Sinwar’s strategy on October 7, 2023, was simple. It counted on Israel’s sensitivity about hostages and on the West’s sensitivity about civilian casualties to lead Hamas to a resounding victory. One in which Israel, possibly under intense fire also from other fronts, would be forced to provide the Islamist dictatorship in Gaza with immunity while embroiled in an excruciating war of attrition, humiliatingly emptying its prisons from each and every Palestinian terrorist, and as a result, landing Sinwar recognition as the unchallenged all-Palestinian leader, revered across the Muslim world (and Ireland).

This scenario failed for four reasons: the thirst of Gazans for Jewish blood, which stopped them from settling for the kidnapping and killing of soldiers and cost them heavily in international legitimacy; the courage displayed by IDF soldiers; several brilliant tactical moves by the Israeli leadership – and Joe Biden.

His famous “don’t” at the start of the war and deployment of aircraft carriers deterred Iran and Hizballah and possibly other actors from full intervention, and the practically free hand, as well as military supplies, he gave Israel, made the massive ground offensive in Gaza possible.

DATA UNDER STUDY

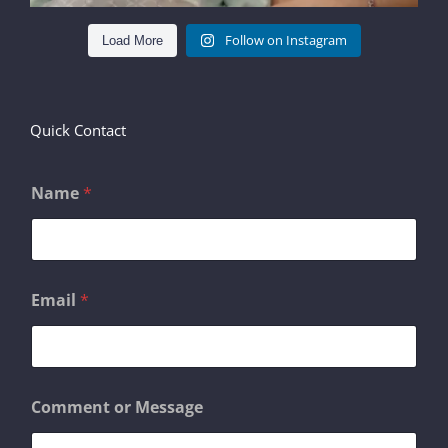
Follow on Instagram
Load More
Quick Contact
Name
*
*
Email
*
E
m
a
i
l
E
Comment or Message
m
a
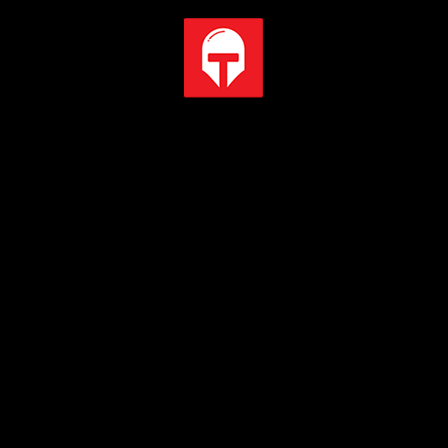
PCI-E Steel Armor
Protecting VGA cards against bending and EMI for better
performance, stability and strength.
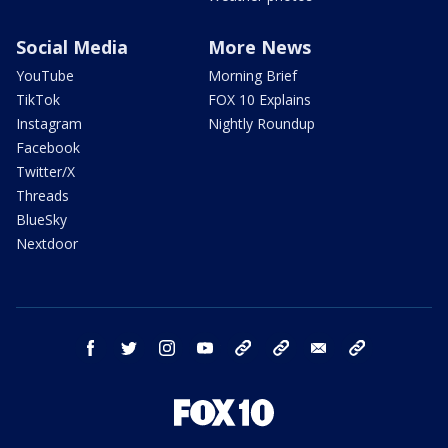
Social Media
More News
YouTube
Morning Brief
TikTok
FOX 10 Explains
Instagram
Nightly Roundup
Facebook
Twitter/X
Threads
BlueSky
Nextdoor
facebook
twitter
instagram
youtube
tk
bluesky
email
newsletters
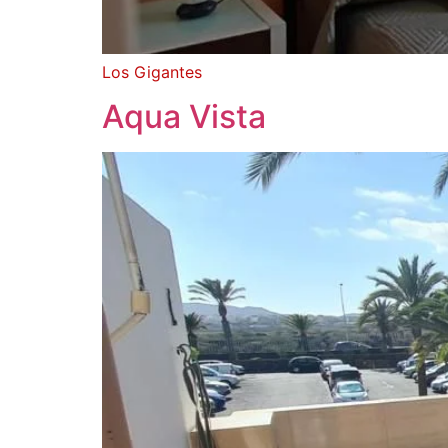
Los Gigantes
Aqua Vista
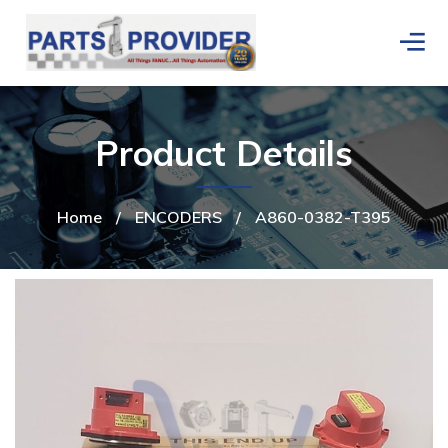
Product Details
Home
/
ENCODERS
/
A860-0382-T395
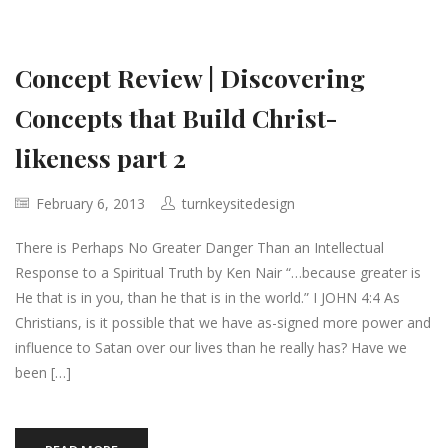
Concept Review | Discovering
Concepts that Build Christ-
likeness part 2
February 6, 2013
turnkeysitedesign
There is Perhaps No Greater Danger Than an Intellectual
Response to a Spiritual Truth by Ken Nair “…because greater is
He that is in you, than he that is in the world.” I JOHN 4:4 As
Christians, is it possible that we have as-signed more power and
influence to Satan over our lives than he really has? Have we
been […]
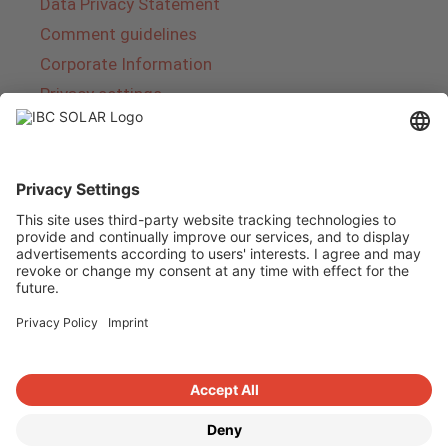
Data Privacy Statement
Comment guidelines
Corporate Information
Privacy settings
About IBC SOLAR
IBC SOLAR is a leading full-service provider of
energy solutions and services in the field of
photovoltaics and storage. The company offers
complete systems and covers the entire
product range from planning to the turnkey
handover of photovoltaic systems. The range
includes energy solutions for private homes,
trade and industry as well as solar parks.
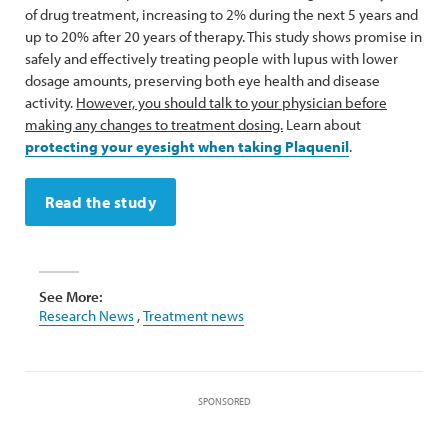
of drug treatment, increasing to 2% during the next 5 years and
up to 20% after 20 years of therapy. This study shows promise in
safely and effectively treating people with lupus with lower
dosage amounts, preserving both eye health and disease
activity.
However, you should talk to your physician before
making any changes to treatment dosing.
Learn about
protecting your eyesight when taking Plaquenil
.
Read the study
See More:
Research News
,
Treatment news
SPONSORED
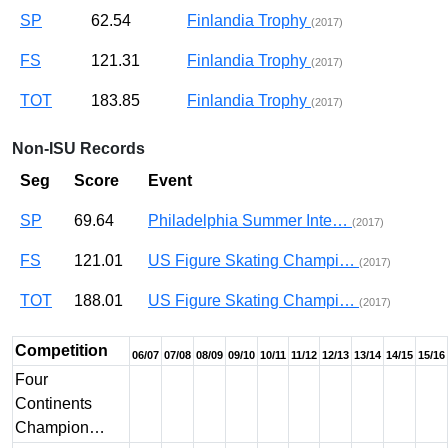
SP
62.54
Finlandia Trophy
(2017)
FS
121.31
Finlandia Trophy
(2017)
TOT
183.85
Finlandia Trophy
(2017)
Non-ISU Records
Seg
Score
Event
SP
69.64
Philadelphia Summer Inte…
(2017)
FS
121.01
US Figure Skating Champi…
(2017)
TOT
188.01
US Figure Skating Champi…
(2017)
Competition
06/07
07/08
08/09
09/10
10/11
11/12
12/13
13/14
14/15
15/16
Four
Continents
Champion…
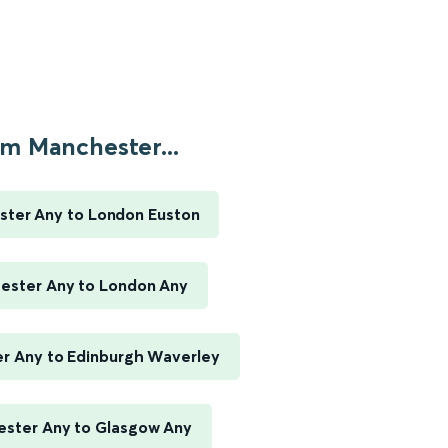
m Manchester...
ter Any to London Euston
ester Any to London Any
r Any to Edinburgh Waverley
ster Any to Glasgow Any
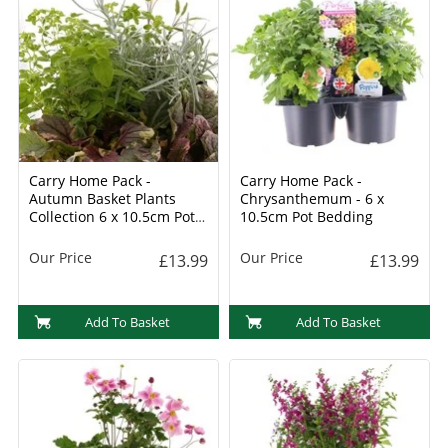
Carry Home Pack -
Carry Home Pack -
Autumn Basket Plants
Chrysanthemum - 6 x
Collection 6 x 10.5cm Pot
10.5cm Pot Bedding
Bedding
Our Price
Our Price
£13.99
£13.99
Add To Basket
Add To Basket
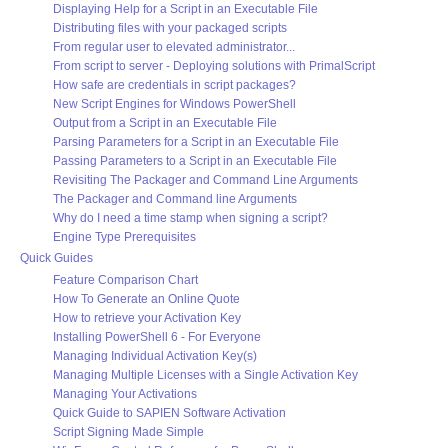
Displaying Help for a Script in an Executable File
Distributing files with your packaged scripts
From regular user to elevated administrator...
From script to server - Deploying solutions with PrimalScript
How safe are credentials in script packages?
New Script Engines for Windows PowerShell
Output from a Script in an Executable File
Parsing Parameters for a Script in an Executable File
Passing Parameters to a Script in an Executable File
Revisiting The Packager and Command Line Arguments
The Packager and Command line Arguments
Why do I need a time stamp when signing a script?
Engine Type Prerequisites
Quick Guides
Feature Comparison Chart
How To Generate an Online Quote
How to retrieve your Activation Key
Installing PowerShell 6 - For Everyone
Managing Individual Activation Key(s)
Managing Multiple Licenses with a Single Activation Key
Managing Your Activations
Quick Guide to SAPIEN Software Activation
Script Signing Made Simple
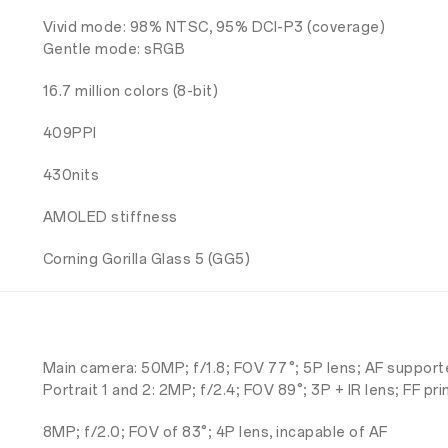
Vivid mode: 98% NTSC, 95% DCI-P3 (coverage)
Gentle mode: sRGB
16.7 million colors (8-bit)
409PPI
430nits
AMOLED stiffness
Corning Gorilla Glass 5 (GG5)
Main camera: 50MP; f/1.8; FOV 77°; 5P lens; AF support
Portrait 1 and 2: 2MP; f/2.4; FOV 89°; 3P + IR lens; FF pr
8MP; f/2.0; FOV of 83°; 4P lens, incapable of AF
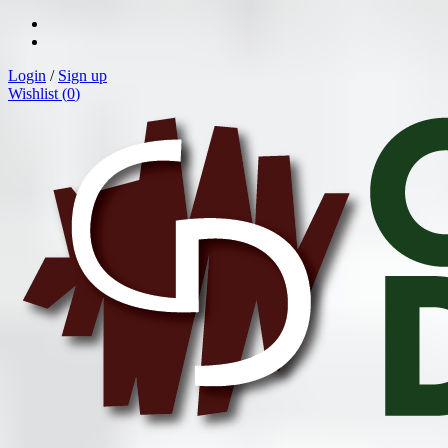
Login
/
Sign up
Wishlist (
0
)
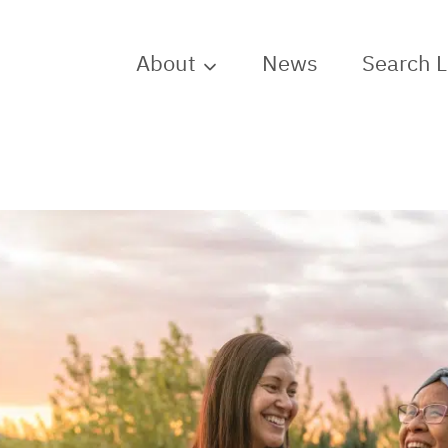
About
News
Search 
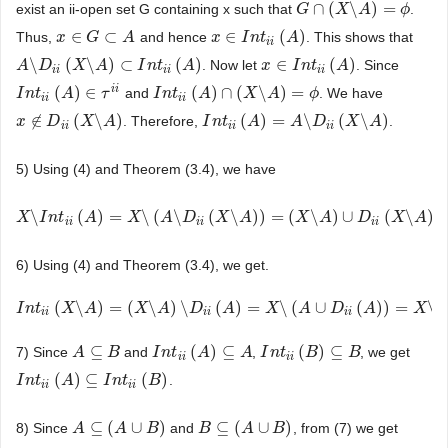
∩
(
\
)
=
exist an ii-open set G containing x such that
.
G
G
∩
(
X
\
X
A
)
=
ϕ
A
ϕ
∈
⊂
∈
(
)
Thus,
and hence
. This shows that
x
x
∈
G
⊂
G
A
A
x
x
∈
I
n
I
t
i
i
n
(
A
t
)
A
i
i
\
(
\
)
⊂
(
)
∈
(
)
. Now let
. Since
A
A
\
D
D
i
i
(
X
\
A
X
)
⊂
I
n
A
t
i
i
(
A
)
I
n
t
A
x
x
∈
I
n
I
t
i
i
n
(
A
t
)
A
i
i
i
i
i
i
i
i
(
)
∈
(
)
∩
(
\
)
=
and
. We have
I
I
n
n
t
i
i
t
(
A
)
∈
A
τ
i
i
τ
I
I
n
n
t
i
i
t
(
A
)
∩
A
(
X
\
A
)
=
X
ϕ
A
ϕ
i
i
i
i
∉
(
\
)
(
)
=
\
(
\
)
. Therefore,
.
x
x
∉
D
i
D
i
(
X
\
A
)
X
A
I
I
n
n
t
i
i
t
(
A
)
=
A
A
\
D
i
i
(
X
A
\
A
)
D
X
A
i
i
i
i
i
i
5) Using (4) and Theorem (3.4), we have
\
(
)
=
\
(
\
(
\
)
)
=
(
\
)
∪
(
\
)
X
X
\
I
n
I
t
i
i
n
(
A
t
)
=
X
A
\
(
A
\
D
i
i
(
X
X
\
A
)
)
A
=
(
X
D
\
A
)
∪
D
X
i
i
(
X
A
\
A
)
=
C
L
i
i
(
X
X
\
A
A
)
D
X
A
i
i
i
i
i
i
6) Using (4) and Theorem (3.4), we get.
(
\
)
=
(
\
)
\
(
)
=
\
(
∪
(
)
)
=
\
I
I
n
n
t
i
i
t
(
X
\
A
X
)
=
(
X
A
\
A
)
\
D
i
i
(
X
A
)
=
A
X
\
(
A
∪
D
D
i
i
(
A
A
)
)
=
X
\
C
X
L
i
i
(A)
A
D
A
X
i
i
i
i
i
i
⊆
(
)
⊆
(
)
⊆
7) Since
and
,
, we get
A
A
⊆
B
B
I
I
n
n
t
i
i
t
(
A
)
⊆
A
A
A
I
I
n
n
t
i
i
t
(
B
)
⊆
B
B
B
i
i
i
i
(
)
⊆
(
)
.
I
I
n
n
t
i
i
t
(
A
)
⊆
A
I
n
t
i
i
(
B
I
)
n
t
B
i
i
i
i
⊆
(
∪
)
⊆
(
∪
)
8) Since
and
, from (7) we get
A
A
⊆
(
A
∪
A
B
)
B
B
B
⊆
(
A
∪
A
B
)
B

WORK ORDER 1
Please reproduce the passage on Sinwar's strategy from "This scenario failed" up to and including "and Joe Biden.".
WORK ORDER 2
Pick up the passage on Sinwar's strategy after its last sentence and continue writing it.
The listing is separate material and is not part of the passage on Sinwar's strategy.

EXERCISE ANSWER 1
This scenario failed for four reasons: the thirst of Gazans for Jewish blood, which stopped them from settling for the kidnapping and killing of soldiers and cost them heavily in international legitimacy; the courage displayed by IDF soldiers; several brilliant tactical moves by the Israeli leadership – and Joe Biden.

EXERCISE ANSWER 2
By the fall of 2024, with Biden as President, the masterminds of the massacre were killed, the military infrastructures of Hamas were greatly diminished, and large parts of Gaza were occupied. In the north, Nasrallah was killed along with the majority of Hizballah’s top brass. Its weakening facilitated the end of Alawi Iran-backed rule in Syria and practically eliminated the most dangerous border fronts Israel faced.

Israel prevailed and, in some respects, grew stronger. That was far from an assured result on October 8, 2023.

Biden made that possible while knowing that he is harming his chances for reelection. He ended up not running, and it wasn’t the war in Gaza that cost the Democrats the elections, but your guess on how Trump would act in the same circumstances is as good as mine.

To deny Biden any of the credit he deserves as the great friend that he was of Israel in its darkest hour is an immoral act, an outrageous breach of Hakarat Hatov. It is also political folly.

If Israel’s politicians are determined to turn the country into a shtetl, let them be reminded that tomorrow’s paritz may not be today’s.